Sometimes the job of a film critic is but an easy setup for extreme punishment. Such is the case with the long-delayed (and for good reason) "The Adventures of Pluto Nash," a big-budget sci-fi comedy (the latter term I use very, very loosely) that couldn't have possibly gone more disastrously wrong if director Ron Underwood (1998's "
Mighty Joe Young") had been held at gunpoint for the complete duration of filming. "
The Crocodile Hunter: Collision Course," the other runner-up for worst picture of 2002, at least had a low-budget and not many aspirations outside of sating the appetites of Steve Irwin's fans. The filmmakers and studio heads behind "The Adventures of Pluto Nash," however, have seen fit to throw a reported $80-million out the window with the sort of abandon an infant might have in throwing a McDonald's Happy Meal toy outside the window of a moving car.
Set in a glitzy Vegas-style city on the moon in the year 2080, Pluto Nash (Eddie Murphy) is a smuggler-turned-nightclub-owner who has recently gotten rich off his entrepreneurial venture. When a mafia group plan an attack to take over the club and turn it into a casino, it is up to Pluto, visiting Earth girl and aspiring singer Dina Lake (Rosario Dawson), and low-tech robot Bruno (Randy Quaid) to stop them.

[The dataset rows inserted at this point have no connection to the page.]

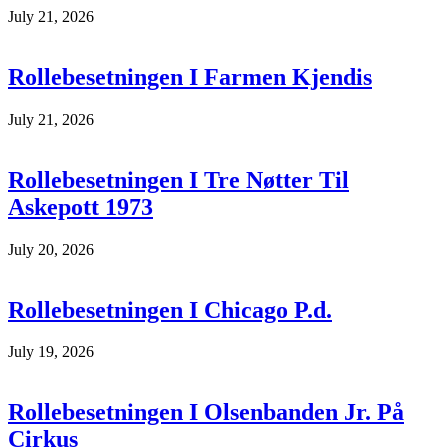
July 21, 2026
Rollebesetningen I Farmen Kjendis
July 21, 2026
Rollebesetningen I Tre Nøtter Til
Askepott 1973
July 20, 2026
Rollebesetningen I Chicago P.d.
July 19, 2026
Rollebesetningen I Olsenbanden Jr. På
Cirkus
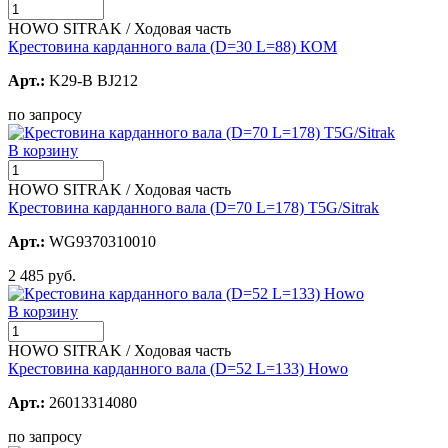
HOWO SITRAK / Ходовая часть
Крестовина карданного вала (D=30 L=88) КОМ
Арт.:
K29-B BJ212
по запросу
В корзину
HOWO SITRAK / Ходовая часть
Крестовина карданного вала (D=70 L=178) T5G/Sitrak
Арт.:
WG9370310010
2 485 руб.
В корзину
HOWO SITRAK / Ходовая часть
Крестовина карданного вала (D=52 L=133) Howo
Арт.:
26013314080
по запросу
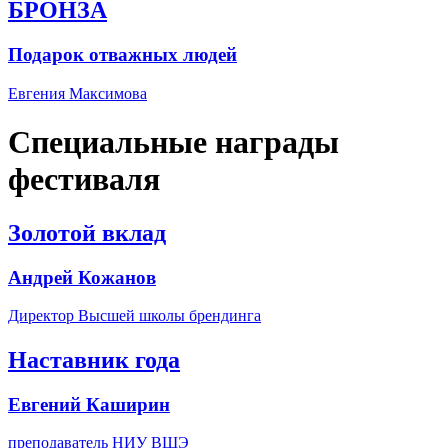
БРОНЗА
Подарок отважных людей
Евгения Максимова
Специальные награды
фестиваля
Золотой вклад
Андрей Кожанов
Директор Высшей школы брендинга
Наставник года
Евгений Каширин
преподаватель НИУ ВШЭ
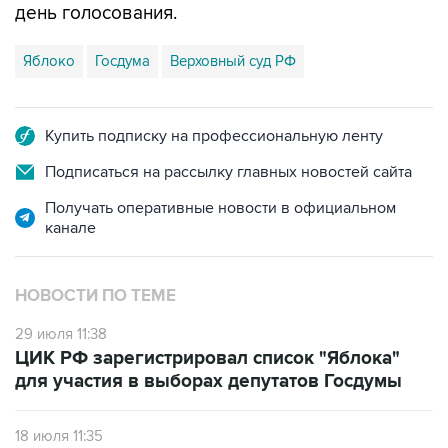
Яблоко
Госдума
Верховный суд РФ
Купить подписку на профессиональную ленту
Подписаться на рассылку главных новостей сайта
Получать оперативные новости в официальном
канале
НОВОСТИ ПО ТЕМЕ
29 июля 11:38
ЦИК РФ зарегистрировал список "Яблока"
для участия в выборах депутатов Госдумы
18 июля 11:35
ЦИК заверил списки всех 11 партий,
выдвинувших кандидатов на выборы в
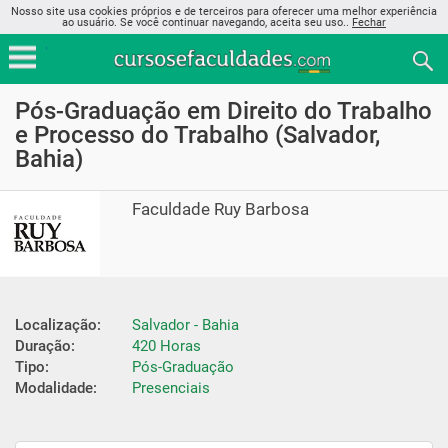
Nosso site usa cookies próprios e de terceiros para oferecer uma melhor experiência
ao usuário. Se você continuar navegando, aceita seu uso..
Fechar
Pós-Graduação em Direito do Trabalho
e Processo do Trabalho (Salvador,
Bahia)
Faculdade Ruy Barbosa
Localização:
Salvador - Bahia
Duração:
420 Horas
Tipo:
Pós-Graduação
Modalidade:
Presenciais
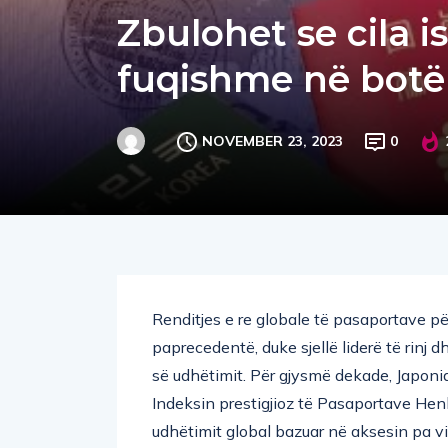
Zbulohet se cila 
fuqishme në botë 
NOVEMBER 23, 2023
0
Renditjes e re globale të pasaportave p
paprecedentë, duke sjellë liderë të rinj 
së udhëtimit. Për gjysmë dekade, Japonia 
Indeksin prestigjioz të Pasaportave Henley
udhëtimit global bazuar në aksesin pa vi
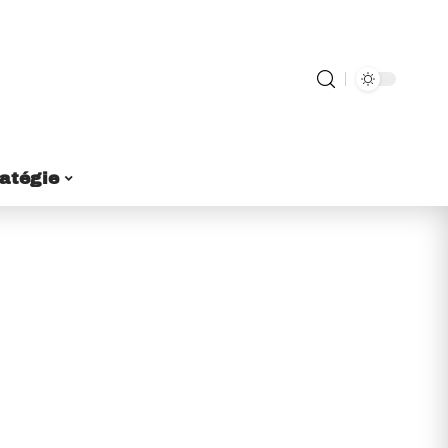
ratégie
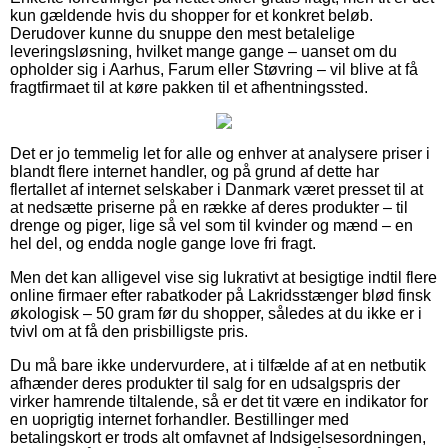
kun gældende hvis du shopper for et konkret beløb.
Derudover kunne du snuppe den mest betalelige
leveringsløsning, hvilket mange gange – uanset om du
opholder sig i Aarhus, Farum eller Støvring – vil blive at få
fragtfirmaet til at køre pakken til et afhentningssted.
Det er jo temmelig let for alle og enhver at analysere priser i
blandt flere internet handler, og på grund af dette har
flertallet af internet selskaber i Danmark været presset til at
at nedsætte priserne på en række af deres produkter – til
drenge og piger, lige så vel som til kvinder og mænd – en
hel del, og endda nogle gange love fri fragt.
Men det kan alligevel vise sig lukrativt at besigtige indtil flere
online firmaer efter rabatkoder på Lakridsstænger blød finsk
økologisk – 50 gram før du shopper, således at du ikke er i
tvivl om at få den prisbilligste pris.
Du må bare ikke undervurdere, at i tilfælde af at en netbutik
afhænder deres produkter til salg for en udsalgspris der
virker hamrende tiltalende, så er det tit være en indikator for
en uoprigtig internet forhandler. Bestillinger med
betalingskort er trods alt omfavnet af Indsigelsesordningen,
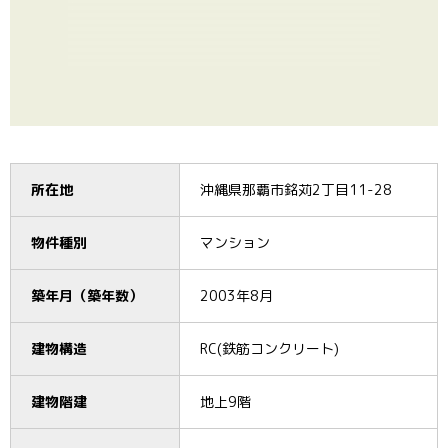
所在地
沖縄県那覇市銘苅2丁目11-28
物件種別
マンション
築年月（築年数）
2003年8月
建物構造
RC(鉄筋コンクリート)
建物階建
地上9階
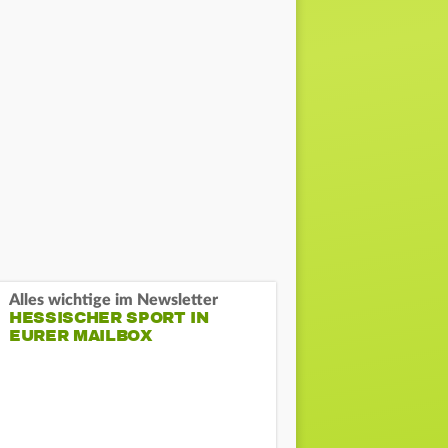
Alles wichtige im Newsletter
HESSISCHER SPORT IN
EURER MAILBOX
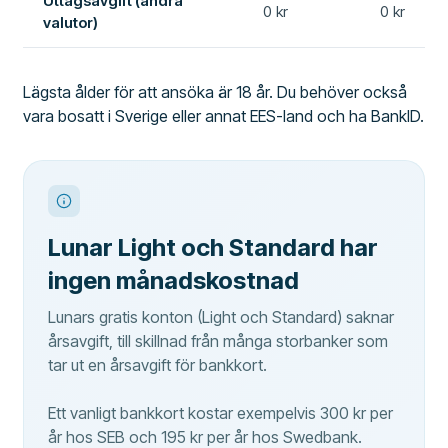
Uttagsavgift (andra
0 kr
0 kr
valutor)
Lägsta ålder för att ansöka är 18 år. Du behöver också
vara bosatt i Sverige eller annat EES-land och ha BankID.
Lunar Light och Standard har
ingen månadskostnad
Lunars gratis konton (Light och Standard) saknar
årsavgift, till skillnad från många storbanker som
tar ut en årsavgift för bankkort.
Ett vanligt bankkort kostar exempelvis 300 kr per
år hos SEB och 195 kr per år hos Swedbank.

If the premise can be summed up in two sentences, it is a shame director Ron Underwood and purely inept screenwriter Neil Cuthbert (1999's "
Mystery Men") didn't make a two-minute short film. Still, that would have been two minutes too long. "The Adventures of Pluto Nash" is the kind of overblown, special effects-laden, all-star comedy that comes around once in a blue moon (no pun intended), but makes you wonder just how it got made in the first place. To say the film is unfunny would be to make a vast understatement about just how moronic, ill-conceived, and lame every second of this trifle really is.

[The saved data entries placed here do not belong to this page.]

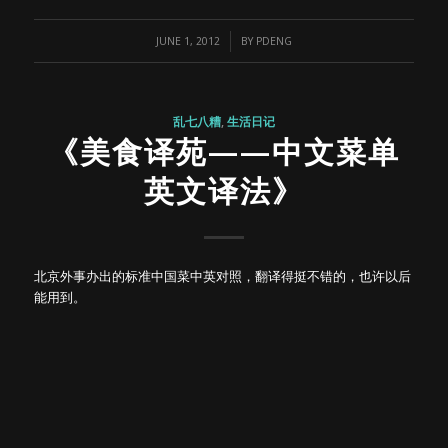
/
JUNE 1, 2012
BY
PDENG
乱七八糟
,
生活日记
《美食译苑——中文菜单
英文译法》
北京外事办出的标准中国菜中英对照，翻译得挺不错的，也许以后
能用到。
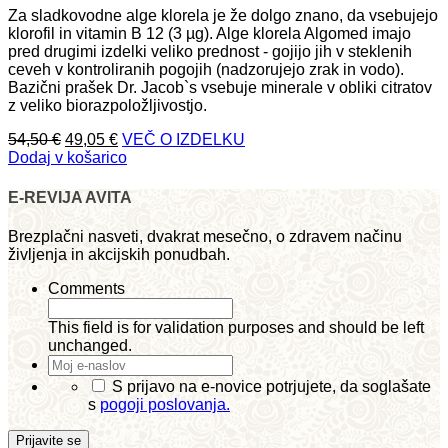
Za sladkovodne alge klorela je že dolgo znano, da vsebujejo
klorofil in vitamin B 12 (3 µg). Alge klorela Algomed imajo
pred drugimi izdelki veliko prednost - gojijo jih v steklenih
ceveh v kontroliranih pogojih (nadzorujejo zrak in vodo).
Bazični prašek Dr. Jacob`s vsebuje minerale v obliki citratov
z veliko biorazpoložljivostjo.
Izvirna
Trenutna
54,50
€
49,05
€
VEČ O IZDELKU
cena
cena
Dodaj v košarico
je
je:
bila:
49,05 €.
E-REVIJA AVITA
54,50 €.
Brezplačni nasveti, dvakrat mesečno, o zdravem načinu
življenja in akcijskih ponudbah.
Comments
This field is for validation purposes and should be left
unchanged.
Moj
e-
*
S prijavo na e-novice potrjujete, da soglašate
naslov
*
s
pogoji poslovanja.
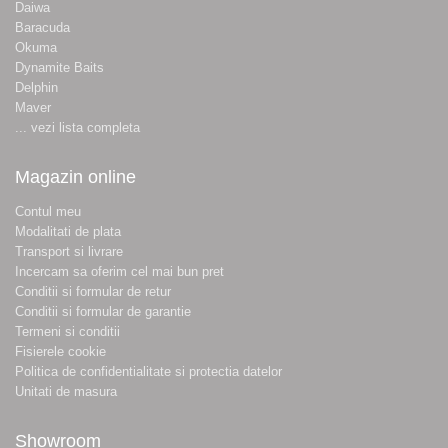
Daiwa
Baracuda
Okuma
Dynamite Baits
Delphin
Maver
... vezi lista completa
Magazin online
Contul meu
Modalitati de plata
Transport si livrare
Incercam sa oferim cel mai bun pret
Conditii si formular de retur
Conditii si formular de garantie
Termeni si conditii
Fisierele cookie
Politica de confidentialitate si protectia datelor
Unitati de masura
Showroom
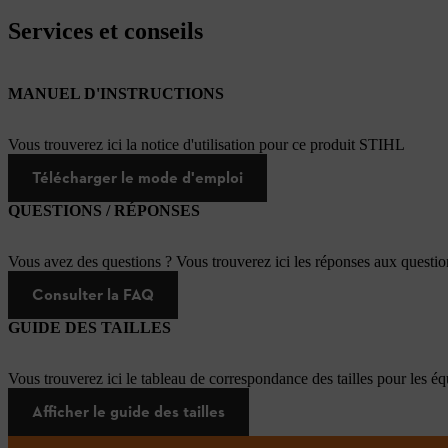
Services et conseils
MANUEL D'INSTRUCTIONS
Vous trouverez ici la notice d'utilisation pour ce produit STIHL
Télécharger le mode d'emploi
QUESTIONS / RÉPONSES
Vous avez des questions ? Vous trouverez ici les réponses aux questi
Consulter la FAQ
GUIDE DES TAILLES
Vous trouverez ici le tableau de correspondance des tailles pour les é
Afficher le guide des tailles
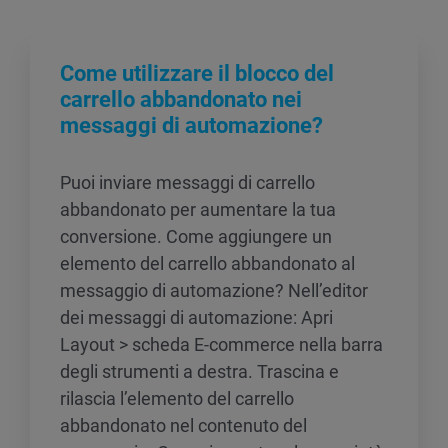
Come utilizzare il blocco del
carrello abbandonato nei
messaggi di automazione?
Puoi inviare messaggi di carrello
abbandonato per aumentare la tua
conversione. Come aggiungere un
elemento del carrello abbandonato al
messaggio di automazione? Nell’editor
dei messaggi di automazione: Apri
Layout > scheda E-commerce nella barra
degli strumenti a destra. Trascina e
rilascia l’elemento del carrello
abbandonato nel contenuto del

There is no energy to any of it, no humor, no interesting characters, and no point. A hodge-podge of scenes that are only marginally coherent and add up to little more than watching a blank projector screen, the movie is a wasteland of dead material, signaling nearly the final nail in the coffin of Eddie Murphy's once-thriving career, and an embarrassing footnote on the resumes of the rest of the talented cast.
Speaking of which, it is not merely coincidence than Eddie Murphy (2002's "

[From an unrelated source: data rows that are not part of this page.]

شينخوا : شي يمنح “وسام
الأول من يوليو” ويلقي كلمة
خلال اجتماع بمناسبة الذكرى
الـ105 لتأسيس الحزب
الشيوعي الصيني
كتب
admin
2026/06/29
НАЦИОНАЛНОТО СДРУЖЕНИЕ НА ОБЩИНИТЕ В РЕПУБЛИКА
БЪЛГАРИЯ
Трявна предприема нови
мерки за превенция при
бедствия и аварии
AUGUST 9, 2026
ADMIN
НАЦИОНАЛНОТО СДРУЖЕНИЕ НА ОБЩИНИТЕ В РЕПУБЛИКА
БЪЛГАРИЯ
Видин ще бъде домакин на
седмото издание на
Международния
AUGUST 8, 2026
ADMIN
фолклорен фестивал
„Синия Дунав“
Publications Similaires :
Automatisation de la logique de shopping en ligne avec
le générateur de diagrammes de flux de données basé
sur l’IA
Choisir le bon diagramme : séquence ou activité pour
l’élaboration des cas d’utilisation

Showtime") has made four heinously awful star vehicles in a row. Whatever appeal or humor he once held, it becomes rapidly apparent in "The Adventures of Pluto Nash" that he has lost it. Does Murphy even read the scripts before he signs on to projects, or does he simply have bad taste? What is for certain is the sizable clout Eddie Murphy holds in Hollywood. He could have had his choice of nearly any role in Hollywood if he wanted it bad enough. So what does he choose to make? "The Adventures of Pluto Nash," which was vehemently not screened in advance for critics, and has sat on the shelf for over a year collecting dust. If there really was a merciful God, the film negatives would have been burnt to a crisp in a freak accident. No such luck.